§ **SOURCE DATA**
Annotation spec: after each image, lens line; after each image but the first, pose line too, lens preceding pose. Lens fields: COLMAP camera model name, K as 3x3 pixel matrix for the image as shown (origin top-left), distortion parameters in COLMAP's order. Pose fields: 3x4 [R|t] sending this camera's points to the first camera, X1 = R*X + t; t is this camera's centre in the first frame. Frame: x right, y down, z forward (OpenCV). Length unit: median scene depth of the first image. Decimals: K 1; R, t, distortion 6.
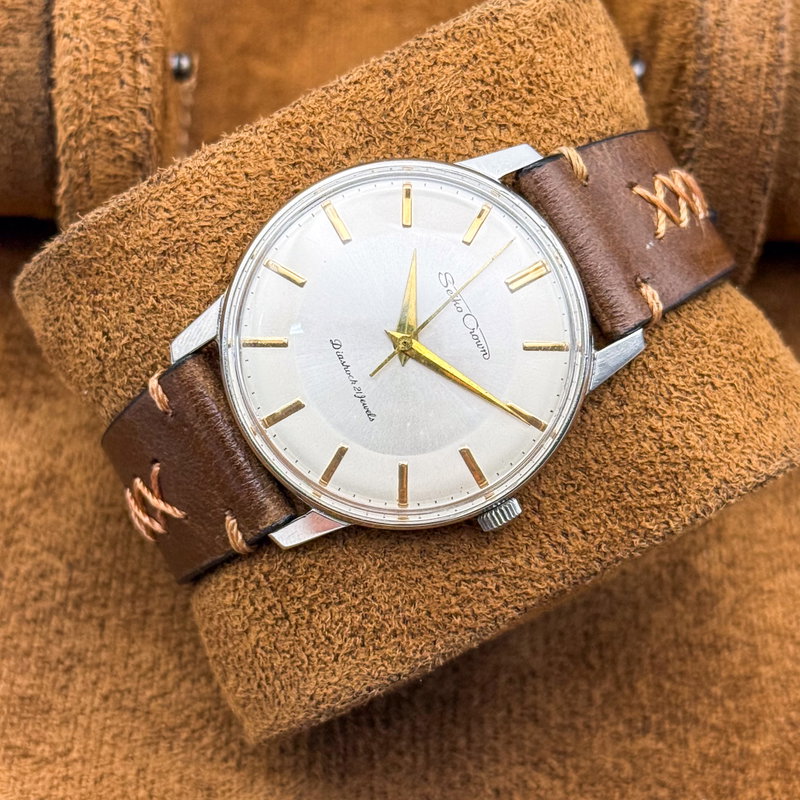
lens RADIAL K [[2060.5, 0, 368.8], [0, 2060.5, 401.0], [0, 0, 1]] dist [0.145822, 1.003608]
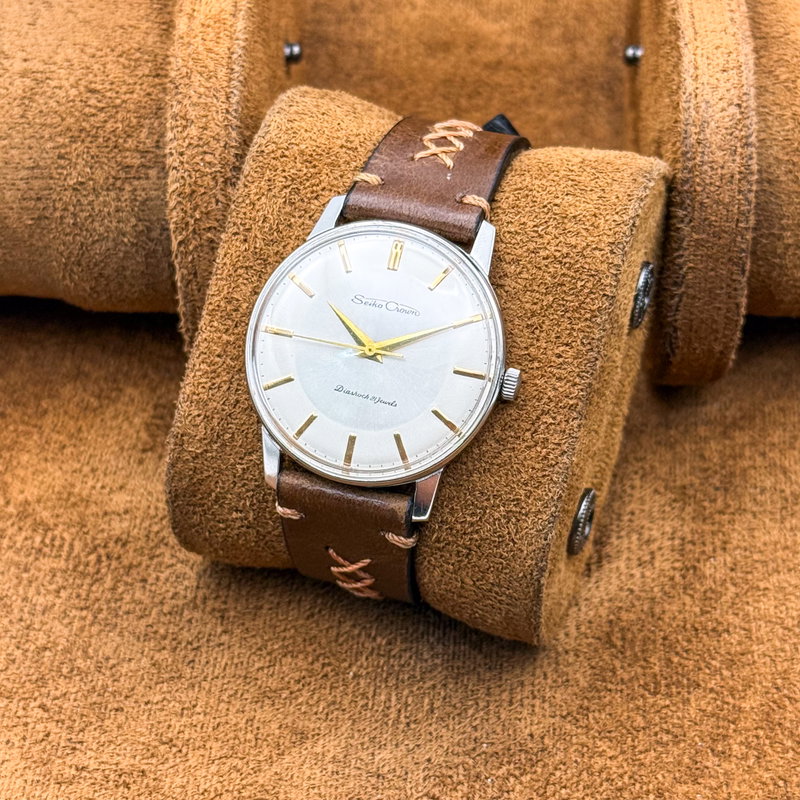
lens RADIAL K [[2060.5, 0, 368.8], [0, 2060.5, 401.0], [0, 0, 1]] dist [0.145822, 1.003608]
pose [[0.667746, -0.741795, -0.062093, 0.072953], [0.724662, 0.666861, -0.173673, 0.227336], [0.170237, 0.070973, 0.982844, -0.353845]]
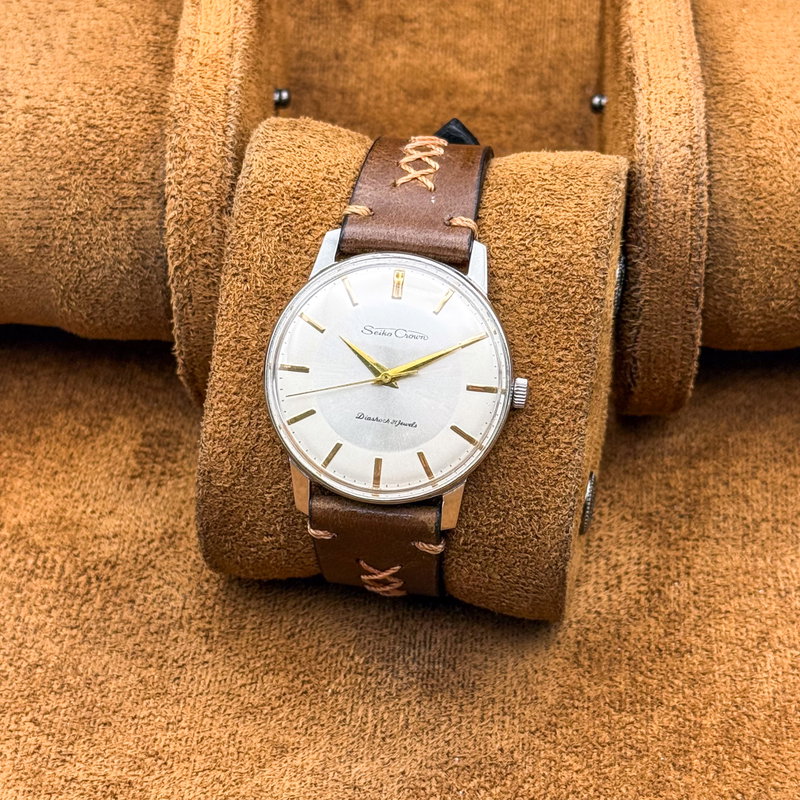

§ **TASK GOAL**
Write out the material exactly as it stands, omitting every picture.

§ **EXERCISE ANSWER**
Annotation spec: after each image, lens line; after each image but the first, pose line too, lens preceding pose. Lens fields: COLMAP camera model name, K as 3x3 pixel matrix for the image as shown (origin top-left), distortion parameters in COLMAP's order. Pose fields: 3x4 [R|t] sending this camera's points to the first camera, X1 = R*X + t; t is this camera's centre in the first frame. Frame: x right, y down, z forward (OpenCV). Length unit: median scene depth of the first image. Decimals: K 1; R, t, distortion 6.
lens RADIAL K [[2060.5, 0, 368.8], [0, 2060.5, 401.0], [0, 0, 1]] dist [0.145822, 1.003608]
lens RADIAL K [[2060.5, 0, 368.8], [0, 2060.5, 401.0], [0, 0, 1]] dist [0.145822, 1.003608]
pose [[0.667746, -0.741795, -0.062093, 0.072953], [0.724662, 0.666861, -0.173673, 0.227336], [0.170237, 0.070973, 0.982844, -0.353845]]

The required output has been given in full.